Step 1 – For Windows users, download the executable file yt-dlp.exe 2022.06.22.1 (the current version at the time of his presentation) from https://www.videohelp.com/download/yt-dlp.exe). Although it has an .exe extension, the file can only be executed from a command line.

Step 2 – Move the file “yt-dlp.exe” in an existing folder or create a new one, and execute the exe file from there. The downloaded YouTube video files will be sent to that folder.

Step 3 – From the command prompt navigate to the folder, “YT” in Stewart’s example (Figure 9) and type “yt-dlp” and a space.

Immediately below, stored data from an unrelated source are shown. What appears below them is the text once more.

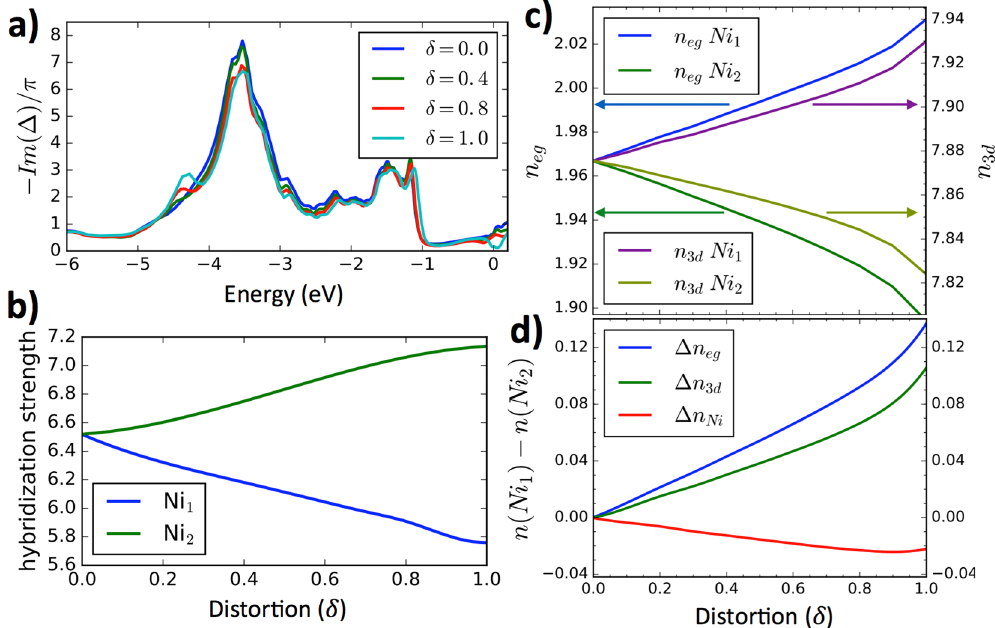
Figure 2. Hybridization and charge of Ni ions. ( a ) Energy dependent hybridization function of the Ni 1 ion at few values of the distortion parameter δ ∈ (0, 1). ( b ) The integral of the hybridization function (in the displayed energy window) as a function of distortion parameter δ . ( c ) The charge density on the two Ni atoms corresponding to the e g orbitals and the entire 3 d shell. ( d ) The difference of the charge between Ni 1 and Ni 2 in the e g orbital, in the 3 d shell, and in the entire muffin-tin sphere corresponding to Ni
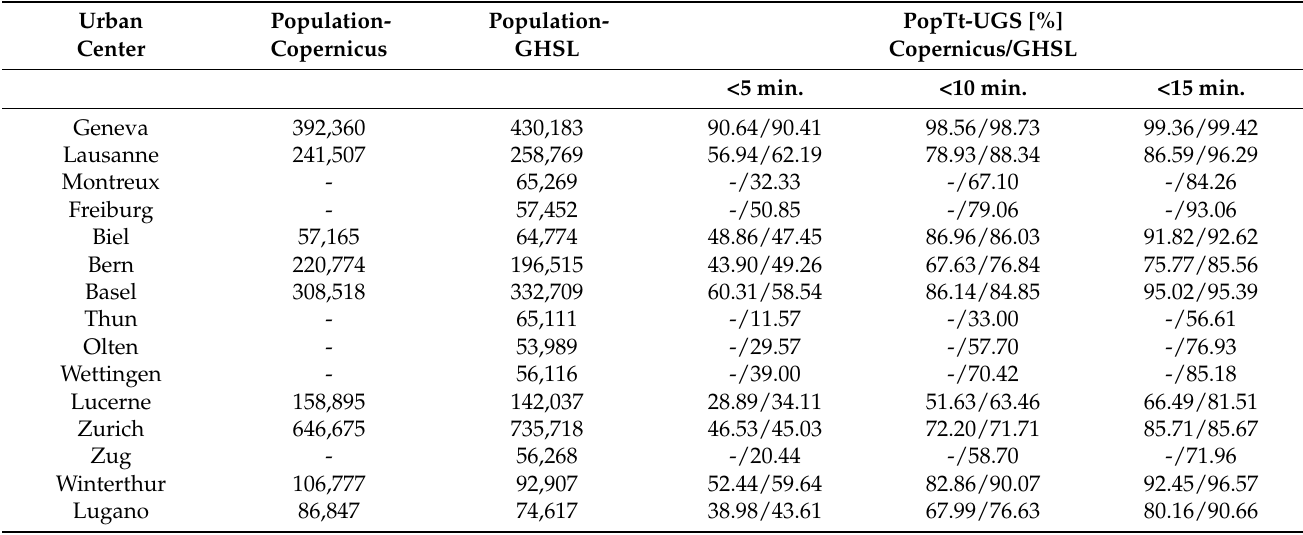
Table 5. Percentage of population that have access to an urban green space, using their centroid and the anisotropic walking-only model (PopTt-UGS) for urban footprints provided by Copernicus and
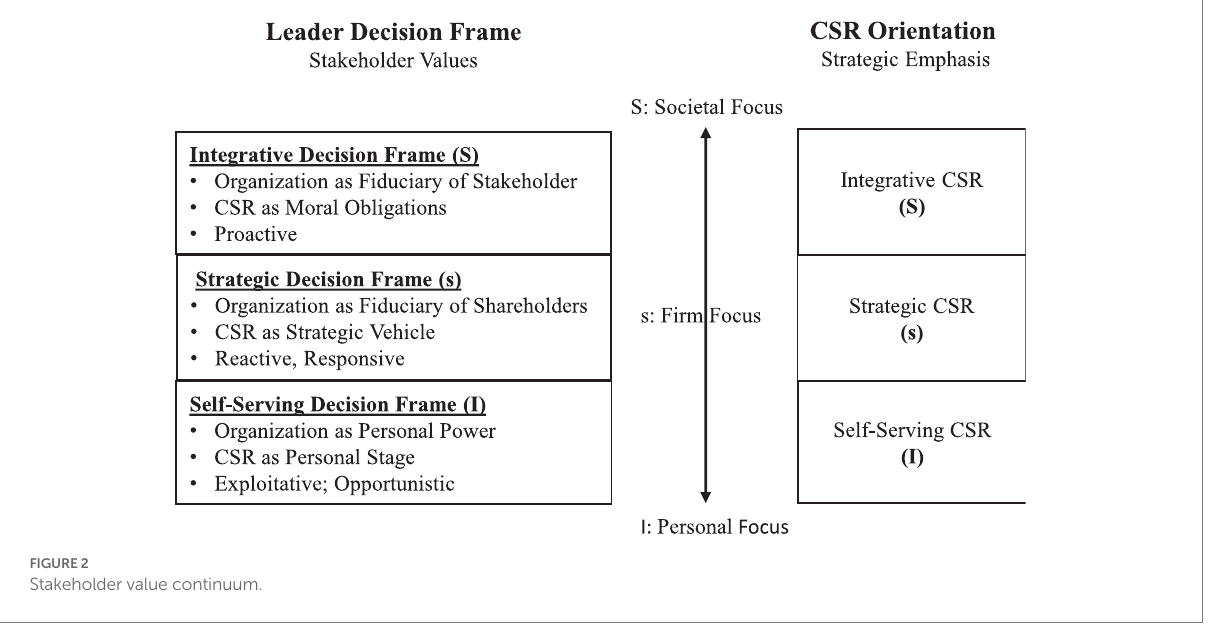
FIGURE 2 Stakeholder value continuum.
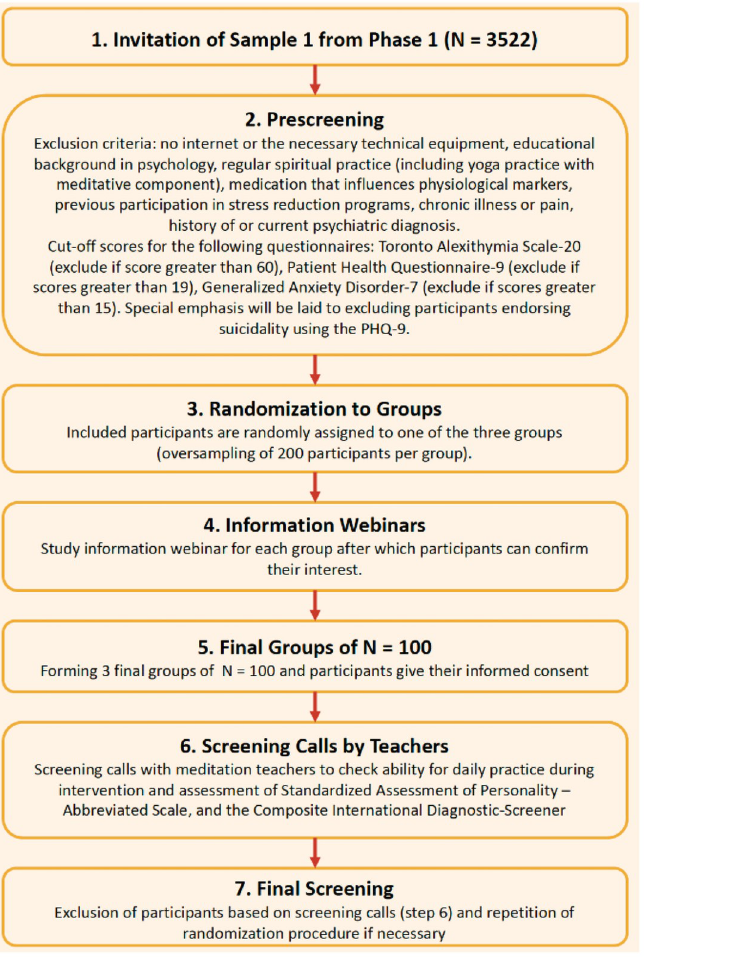
Fig 4. The sampling and randomization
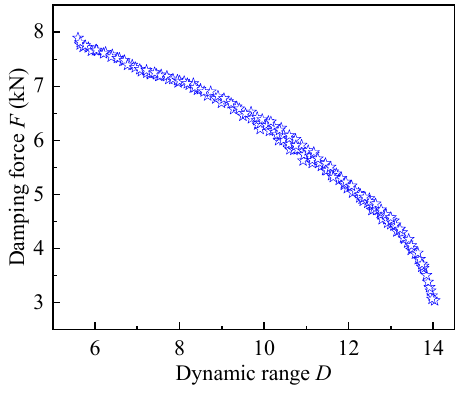
Figure 11. Optimal Pareto front. Table 4. The detailed parameters of the optimal result. Design Variable/mm Initial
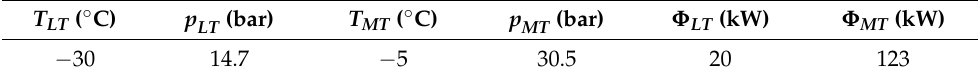
Table 2. Referent supermarket refrigeration system data.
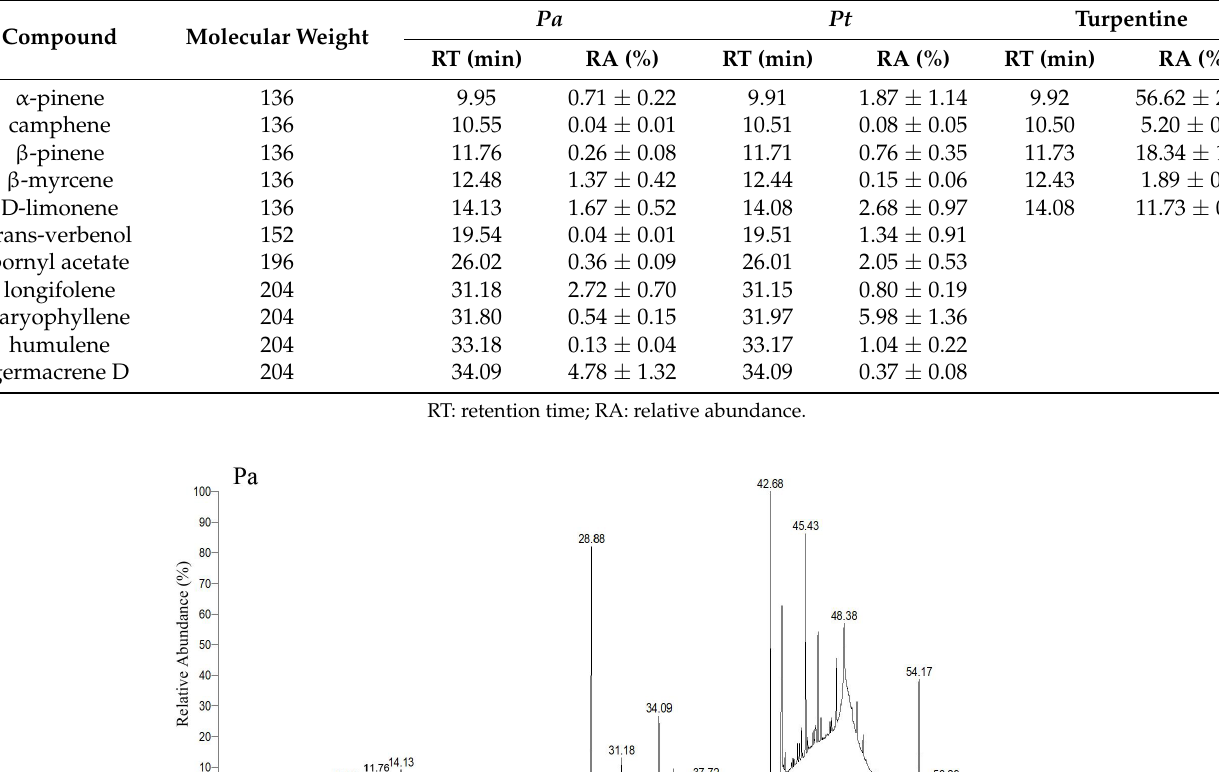
Table 1. The terpenoid compounds’ relative abundance in the bark powders of P. armandii ( Pa ) and , P. tabuliformis ( Pt ), and the main constituents of the turpentine used in this paper.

Step 4 – From YouTube copy the URL of the video you wish to download and paste it to the command line in step 3 and then press Enter.

Step 5 – After a short period, the file will be downloaded to the “YT” folder on the Desktop. It can then be watched on a phone, computer or TV without ads.

Stewart finds working from the command line is faster and has less system overheads. The process becomes second nature once completed a few times. (An annotated version shown in red in Figure 9 shows the process used.)

Figure 9 – Command Window using yt-dlp.exe

Recover and revive old black & white photos or negatives

If you have old black and white photos or even just the negatives, they can be recovered and revived with your smart phone. Prints can be scanned and “colorized” and negatives can be turned into positives and then “colorised”

To conclude his presentation, Stewart described how he took an old black & white negative and by shining a back light through the negative, took a photograph of the negative using the camera on his smart phone. Using the Android app “Photo negative scanner”, the resultant image was then colorised using a program called “Colorize Images”. Stewart then used Faststone Image Viewer to dial down the saturation, yielding a very realistic result.

Figure10 – Photo Negative Scanner for Android

Figure11 – Colorize Images for Android

The meeting concluded with questions to Stewart on topics covered in his presentation, followed by informal discussions between audience members on a number of other topics.